BEGIN Records shown

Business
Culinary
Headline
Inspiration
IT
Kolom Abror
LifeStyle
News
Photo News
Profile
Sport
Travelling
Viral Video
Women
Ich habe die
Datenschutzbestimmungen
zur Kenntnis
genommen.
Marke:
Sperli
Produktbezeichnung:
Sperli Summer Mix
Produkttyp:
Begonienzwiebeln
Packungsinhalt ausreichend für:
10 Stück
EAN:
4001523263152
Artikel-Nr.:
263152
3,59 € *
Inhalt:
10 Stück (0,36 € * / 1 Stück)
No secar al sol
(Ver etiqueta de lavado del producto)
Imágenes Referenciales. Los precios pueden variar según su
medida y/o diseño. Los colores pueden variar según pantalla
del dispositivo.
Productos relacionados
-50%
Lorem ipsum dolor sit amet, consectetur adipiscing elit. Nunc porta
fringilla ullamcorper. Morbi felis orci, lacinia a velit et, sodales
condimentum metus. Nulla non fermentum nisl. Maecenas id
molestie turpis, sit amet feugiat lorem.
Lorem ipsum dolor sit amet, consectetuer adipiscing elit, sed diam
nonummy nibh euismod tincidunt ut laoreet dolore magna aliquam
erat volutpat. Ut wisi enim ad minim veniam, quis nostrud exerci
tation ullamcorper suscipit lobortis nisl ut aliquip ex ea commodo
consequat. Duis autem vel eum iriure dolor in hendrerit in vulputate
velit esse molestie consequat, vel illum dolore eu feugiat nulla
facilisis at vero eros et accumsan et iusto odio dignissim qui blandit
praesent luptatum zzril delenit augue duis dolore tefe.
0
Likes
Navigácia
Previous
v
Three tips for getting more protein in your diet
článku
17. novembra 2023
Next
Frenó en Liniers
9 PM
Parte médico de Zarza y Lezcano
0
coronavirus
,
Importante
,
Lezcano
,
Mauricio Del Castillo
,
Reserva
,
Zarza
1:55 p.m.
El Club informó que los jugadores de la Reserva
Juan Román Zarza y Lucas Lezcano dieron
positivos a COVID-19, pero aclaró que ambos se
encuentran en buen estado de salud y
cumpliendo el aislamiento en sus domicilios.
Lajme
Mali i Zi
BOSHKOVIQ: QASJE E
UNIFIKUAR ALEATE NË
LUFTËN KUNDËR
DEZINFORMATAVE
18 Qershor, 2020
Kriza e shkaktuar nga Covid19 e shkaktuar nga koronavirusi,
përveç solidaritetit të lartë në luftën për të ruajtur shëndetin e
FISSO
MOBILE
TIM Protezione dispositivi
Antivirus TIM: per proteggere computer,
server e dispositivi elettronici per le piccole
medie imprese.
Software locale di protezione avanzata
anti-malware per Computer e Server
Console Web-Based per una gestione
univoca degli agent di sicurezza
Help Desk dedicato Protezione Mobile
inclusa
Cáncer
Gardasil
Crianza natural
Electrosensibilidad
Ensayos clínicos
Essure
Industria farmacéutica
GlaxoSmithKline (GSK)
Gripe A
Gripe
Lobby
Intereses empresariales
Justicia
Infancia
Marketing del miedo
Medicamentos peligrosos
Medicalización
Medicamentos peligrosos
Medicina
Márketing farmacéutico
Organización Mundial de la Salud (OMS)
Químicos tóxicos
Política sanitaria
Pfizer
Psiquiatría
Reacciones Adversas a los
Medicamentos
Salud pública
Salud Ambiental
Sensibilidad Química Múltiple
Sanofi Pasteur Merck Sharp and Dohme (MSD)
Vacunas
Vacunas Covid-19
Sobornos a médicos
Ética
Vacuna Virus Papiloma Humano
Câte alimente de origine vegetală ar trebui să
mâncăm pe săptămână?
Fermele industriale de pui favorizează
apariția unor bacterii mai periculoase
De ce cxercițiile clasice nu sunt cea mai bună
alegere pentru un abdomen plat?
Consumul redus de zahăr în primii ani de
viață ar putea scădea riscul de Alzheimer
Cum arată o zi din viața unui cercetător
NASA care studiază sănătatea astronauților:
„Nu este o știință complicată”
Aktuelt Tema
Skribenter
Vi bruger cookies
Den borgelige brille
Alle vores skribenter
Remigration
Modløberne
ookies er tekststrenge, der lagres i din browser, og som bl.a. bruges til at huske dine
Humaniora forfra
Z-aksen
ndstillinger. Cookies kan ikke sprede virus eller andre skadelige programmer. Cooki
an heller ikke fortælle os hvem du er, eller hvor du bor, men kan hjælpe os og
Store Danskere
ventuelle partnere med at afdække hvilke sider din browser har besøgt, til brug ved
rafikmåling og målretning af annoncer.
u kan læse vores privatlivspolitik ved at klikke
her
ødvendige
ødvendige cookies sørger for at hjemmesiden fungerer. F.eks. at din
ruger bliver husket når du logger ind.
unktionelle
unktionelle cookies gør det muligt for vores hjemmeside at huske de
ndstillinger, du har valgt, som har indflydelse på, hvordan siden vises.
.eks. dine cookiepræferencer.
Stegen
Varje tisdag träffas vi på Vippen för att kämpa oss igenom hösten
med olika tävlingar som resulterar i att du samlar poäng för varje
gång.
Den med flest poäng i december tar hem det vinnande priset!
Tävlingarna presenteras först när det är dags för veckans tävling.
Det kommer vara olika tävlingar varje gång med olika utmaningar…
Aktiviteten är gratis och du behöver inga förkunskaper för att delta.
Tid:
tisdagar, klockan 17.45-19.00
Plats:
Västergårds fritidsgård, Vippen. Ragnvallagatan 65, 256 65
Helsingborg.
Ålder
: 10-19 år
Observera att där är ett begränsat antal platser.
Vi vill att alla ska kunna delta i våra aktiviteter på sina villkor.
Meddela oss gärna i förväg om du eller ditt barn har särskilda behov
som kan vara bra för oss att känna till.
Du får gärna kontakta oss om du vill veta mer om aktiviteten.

END Records shown

Prompt → Write out, from the lines above, only those from the line with "Fermele industriale de pui favorizează" to the line with "Cum arată o zi din viața unui cercetător", exactly as given, including the first and the last.

Result of this task →
Fermele industriale de pui favorizează
apariția unor bacterii mai periculoase
De ce cxercițiile clasice nu sunt cea mai bună
alegere pentru un abdomen plat?
Consumul redus de zahăr în primii ani de
viață ar putea scădea riscul de Alzheimer
Cum arată o zi din viața unui cercetător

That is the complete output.